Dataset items
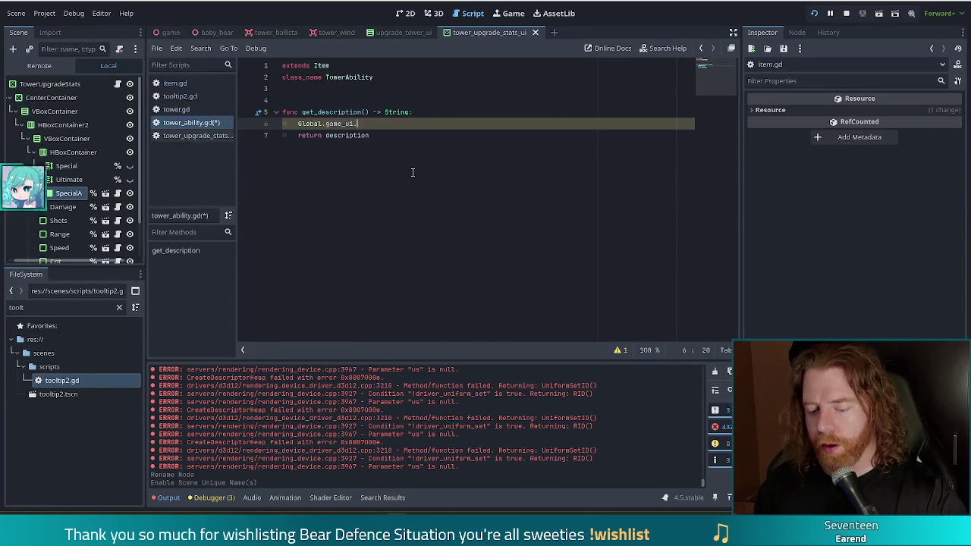
key(ctrl+shift+f)
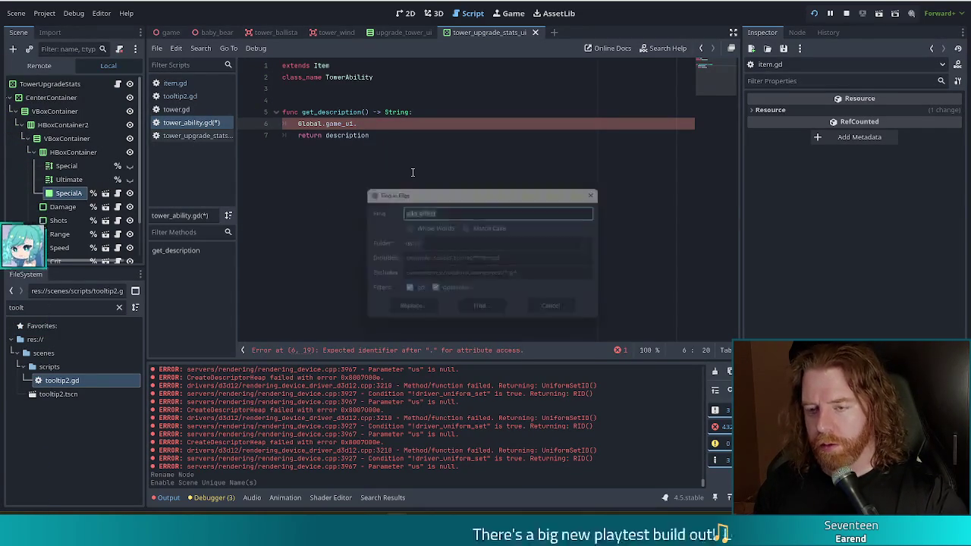
text(u)
text(de)
text(er_ui)
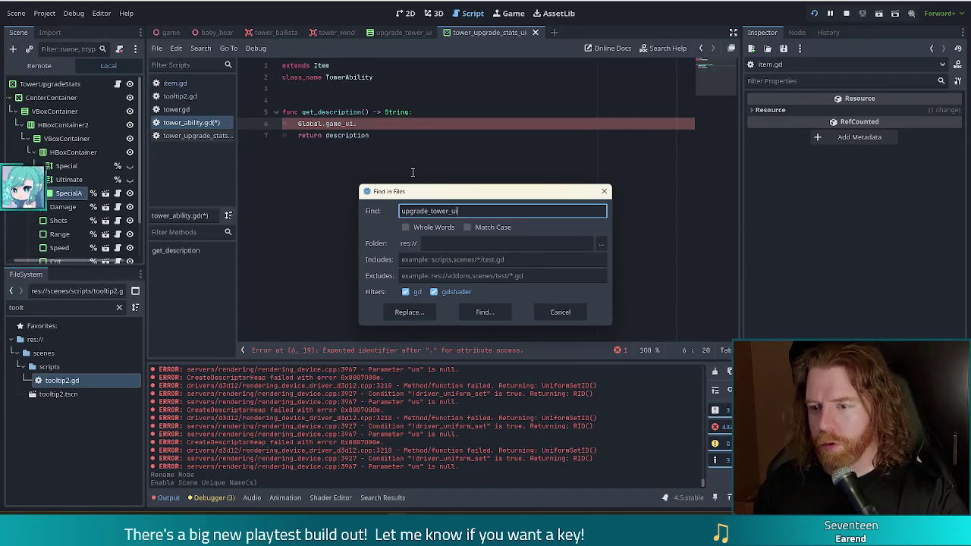
key(Return)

Task description -> Every entry should come back exactly as written, only without images.

Written solution ->
key(ctrl+shift+f)
text(u)
text(de)
text(er_ui)
key(Return)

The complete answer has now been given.